The University of Michigan reported that depression among baby boomers in the workplace has also increased.
“Occupational health nurses are seeing more people who suffer from depression in the workplace and they don’t feel prepared to manage it because up until recently, depression in the workplace hasn’t been a focus of workplace health,” Williams told Age Venture News Service.
Symptoms of depression in the workplace include loss of concentration, reduced productivity, loss of interest in work, withdrawal from colleagues, irritability, excessive tardiness, high absenteeism, inaccessibility by phone and staying away from work longer than disability allows, Williams said.
Depression is the most expensive medical cost of all behavioral health conditions, accounting for 52 percent of all claims, Williams said.
Veterans hospitals report higher incidents of depression since onset of the war in Iraq, as more vets drop in to talk about their own war experiences.
It isn’t just an American problem. The number of British youth suffering from depression has doubled in the past 12 years, according to the Guardian.

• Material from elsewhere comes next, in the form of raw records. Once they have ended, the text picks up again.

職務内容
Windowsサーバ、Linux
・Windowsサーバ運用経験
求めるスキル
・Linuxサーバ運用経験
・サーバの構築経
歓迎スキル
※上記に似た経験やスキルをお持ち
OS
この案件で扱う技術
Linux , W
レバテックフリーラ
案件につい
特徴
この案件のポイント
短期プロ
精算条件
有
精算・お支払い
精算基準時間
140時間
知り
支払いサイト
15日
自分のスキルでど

A study by the Joseph Roundtree Foundation blamed the rise on hundreds of thousands of British young people who are being left behind by rising educational levels and prosperity.
The World Health Organization says mental and neurological disorders—ranging form depression to Alzheimer’s and epilepsy—strike 400 million people globally and are expected to rise in the next 20 years,
The United Nations health agency also predicted that by 2020, depression would become the second greatest cause of death and disability worldwide, Reuters reported.

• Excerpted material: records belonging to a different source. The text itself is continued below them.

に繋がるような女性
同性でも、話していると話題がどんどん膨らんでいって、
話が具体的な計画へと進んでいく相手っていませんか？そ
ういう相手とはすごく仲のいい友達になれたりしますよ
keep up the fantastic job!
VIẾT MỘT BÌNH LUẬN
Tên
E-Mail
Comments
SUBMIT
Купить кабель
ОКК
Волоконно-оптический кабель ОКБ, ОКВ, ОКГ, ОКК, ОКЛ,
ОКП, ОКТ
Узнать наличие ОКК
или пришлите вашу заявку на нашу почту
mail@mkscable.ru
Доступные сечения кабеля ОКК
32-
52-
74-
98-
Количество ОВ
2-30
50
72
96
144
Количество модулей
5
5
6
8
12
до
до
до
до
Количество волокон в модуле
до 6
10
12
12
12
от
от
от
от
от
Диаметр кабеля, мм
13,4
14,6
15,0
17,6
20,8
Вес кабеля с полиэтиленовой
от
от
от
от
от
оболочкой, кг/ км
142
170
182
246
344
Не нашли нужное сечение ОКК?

More stressful lifestyles, poverty and violence are all contributing factors. But depression also is often genetic and affects about twice as many women as men.
The Americas and Western Pacific regions—essentially the United States and Japan—log the most cases of depression, Dr. Benedetto Saraceno, director of WHO’s department of mental health and substance dependence, told Reuters.
“The good news is that mental health treatment does not require very expensive infrastructure,” Saraceno said. “We know that 70 percent of those suffering from major depression can fully recover if properly treated.”
Saraceno added that if depressed people were properly treated, suicide rates would also fall. Globally, about 1 million suicides occur annually out of a total of 10 million attempts, he said.
Jodi Mathews is news writer for EthicsDaily.com.